Collected data
^^^^

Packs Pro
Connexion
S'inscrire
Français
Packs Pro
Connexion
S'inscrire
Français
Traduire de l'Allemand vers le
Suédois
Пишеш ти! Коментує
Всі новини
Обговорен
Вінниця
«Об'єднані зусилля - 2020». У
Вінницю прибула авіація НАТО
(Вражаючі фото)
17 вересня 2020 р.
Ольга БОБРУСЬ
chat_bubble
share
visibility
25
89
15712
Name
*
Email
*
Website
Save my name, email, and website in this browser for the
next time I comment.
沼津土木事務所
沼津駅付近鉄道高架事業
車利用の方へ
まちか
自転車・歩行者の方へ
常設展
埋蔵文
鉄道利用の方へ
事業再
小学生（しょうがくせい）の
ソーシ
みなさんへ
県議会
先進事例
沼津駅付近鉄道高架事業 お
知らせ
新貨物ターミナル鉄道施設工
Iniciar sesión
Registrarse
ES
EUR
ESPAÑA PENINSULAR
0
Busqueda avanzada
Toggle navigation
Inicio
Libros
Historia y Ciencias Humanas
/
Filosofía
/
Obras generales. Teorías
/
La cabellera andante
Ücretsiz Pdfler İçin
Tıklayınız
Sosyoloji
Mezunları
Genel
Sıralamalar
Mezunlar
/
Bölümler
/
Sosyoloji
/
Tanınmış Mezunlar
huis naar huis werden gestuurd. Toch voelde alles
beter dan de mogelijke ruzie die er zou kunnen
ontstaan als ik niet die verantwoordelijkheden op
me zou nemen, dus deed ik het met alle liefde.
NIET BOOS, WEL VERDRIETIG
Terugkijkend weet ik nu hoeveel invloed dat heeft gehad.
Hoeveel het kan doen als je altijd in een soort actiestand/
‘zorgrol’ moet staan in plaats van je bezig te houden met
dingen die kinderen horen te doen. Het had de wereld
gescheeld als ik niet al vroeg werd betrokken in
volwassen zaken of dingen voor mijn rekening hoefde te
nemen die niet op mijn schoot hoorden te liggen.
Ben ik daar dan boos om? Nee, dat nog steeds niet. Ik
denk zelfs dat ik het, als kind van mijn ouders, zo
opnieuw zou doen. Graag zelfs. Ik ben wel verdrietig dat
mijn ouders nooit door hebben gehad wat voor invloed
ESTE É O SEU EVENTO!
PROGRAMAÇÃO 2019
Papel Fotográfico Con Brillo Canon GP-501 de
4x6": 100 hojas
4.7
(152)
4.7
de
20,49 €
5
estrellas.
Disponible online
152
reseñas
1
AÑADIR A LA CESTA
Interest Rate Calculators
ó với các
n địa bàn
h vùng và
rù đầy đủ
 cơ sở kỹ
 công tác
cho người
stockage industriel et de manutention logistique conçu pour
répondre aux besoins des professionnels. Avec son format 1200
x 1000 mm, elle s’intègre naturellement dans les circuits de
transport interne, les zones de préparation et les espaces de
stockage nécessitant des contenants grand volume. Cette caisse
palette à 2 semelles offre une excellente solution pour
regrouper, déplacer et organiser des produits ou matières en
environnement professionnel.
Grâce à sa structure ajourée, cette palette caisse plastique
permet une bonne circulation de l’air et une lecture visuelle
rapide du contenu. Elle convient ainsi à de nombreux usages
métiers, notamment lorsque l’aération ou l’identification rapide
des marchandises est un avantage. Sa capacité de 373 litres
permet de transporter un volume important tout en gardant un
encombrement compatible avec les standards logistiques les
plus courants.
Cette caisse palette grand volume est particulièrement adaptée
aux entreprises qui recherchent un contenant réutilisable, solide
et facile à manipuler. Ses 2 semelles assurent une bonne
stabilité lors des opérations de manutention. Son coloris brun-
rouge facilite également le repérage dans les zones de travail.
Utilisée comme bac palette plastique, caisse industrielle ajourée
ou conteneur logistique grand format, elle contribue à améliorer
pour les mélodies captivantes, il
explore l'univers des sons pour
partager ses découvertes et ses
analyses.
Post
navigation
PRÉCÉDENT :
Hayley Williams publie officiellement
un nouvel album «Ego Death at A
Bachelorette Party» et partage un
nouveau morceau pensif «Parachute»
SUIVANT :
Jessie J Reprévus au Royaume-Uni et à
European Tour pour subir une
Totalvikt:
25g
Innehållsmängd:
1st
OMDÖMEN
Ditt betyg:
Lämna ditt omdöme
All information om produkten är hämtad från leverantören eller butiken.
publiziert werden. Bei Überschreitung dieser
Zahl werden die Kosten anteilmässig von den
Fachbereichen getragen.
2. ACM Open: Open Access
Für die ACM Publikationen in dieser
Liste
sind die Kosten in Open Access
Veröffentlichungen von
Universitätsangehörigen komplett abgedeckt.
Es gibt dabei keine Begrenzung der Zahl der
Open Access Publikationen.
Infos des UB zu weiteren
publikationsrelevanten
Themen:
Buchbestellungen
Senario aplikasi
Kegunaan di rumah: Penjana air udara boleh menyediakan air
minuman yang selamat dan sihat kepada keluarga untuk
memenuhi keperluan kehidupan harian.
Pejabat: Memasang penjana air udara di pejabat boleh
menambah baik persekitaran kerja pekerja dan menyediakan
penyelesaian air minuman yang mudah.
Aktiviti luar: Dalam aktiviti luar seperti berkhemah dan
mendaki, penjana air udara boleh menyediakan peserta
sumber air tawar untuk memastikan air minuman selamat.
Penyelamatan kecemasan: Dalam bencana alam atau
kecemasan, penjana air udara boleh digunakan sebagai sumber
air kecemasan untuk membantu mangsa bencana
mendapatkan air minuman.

^^^^

## Exercise prompt
Wherever a line in the data above holds the word "voor", copy that line.

## Your solution
volwassen zaken of dingen voor mijn rekening hoefde te
mijn ouders nooit door hebben gehad wat voor invloed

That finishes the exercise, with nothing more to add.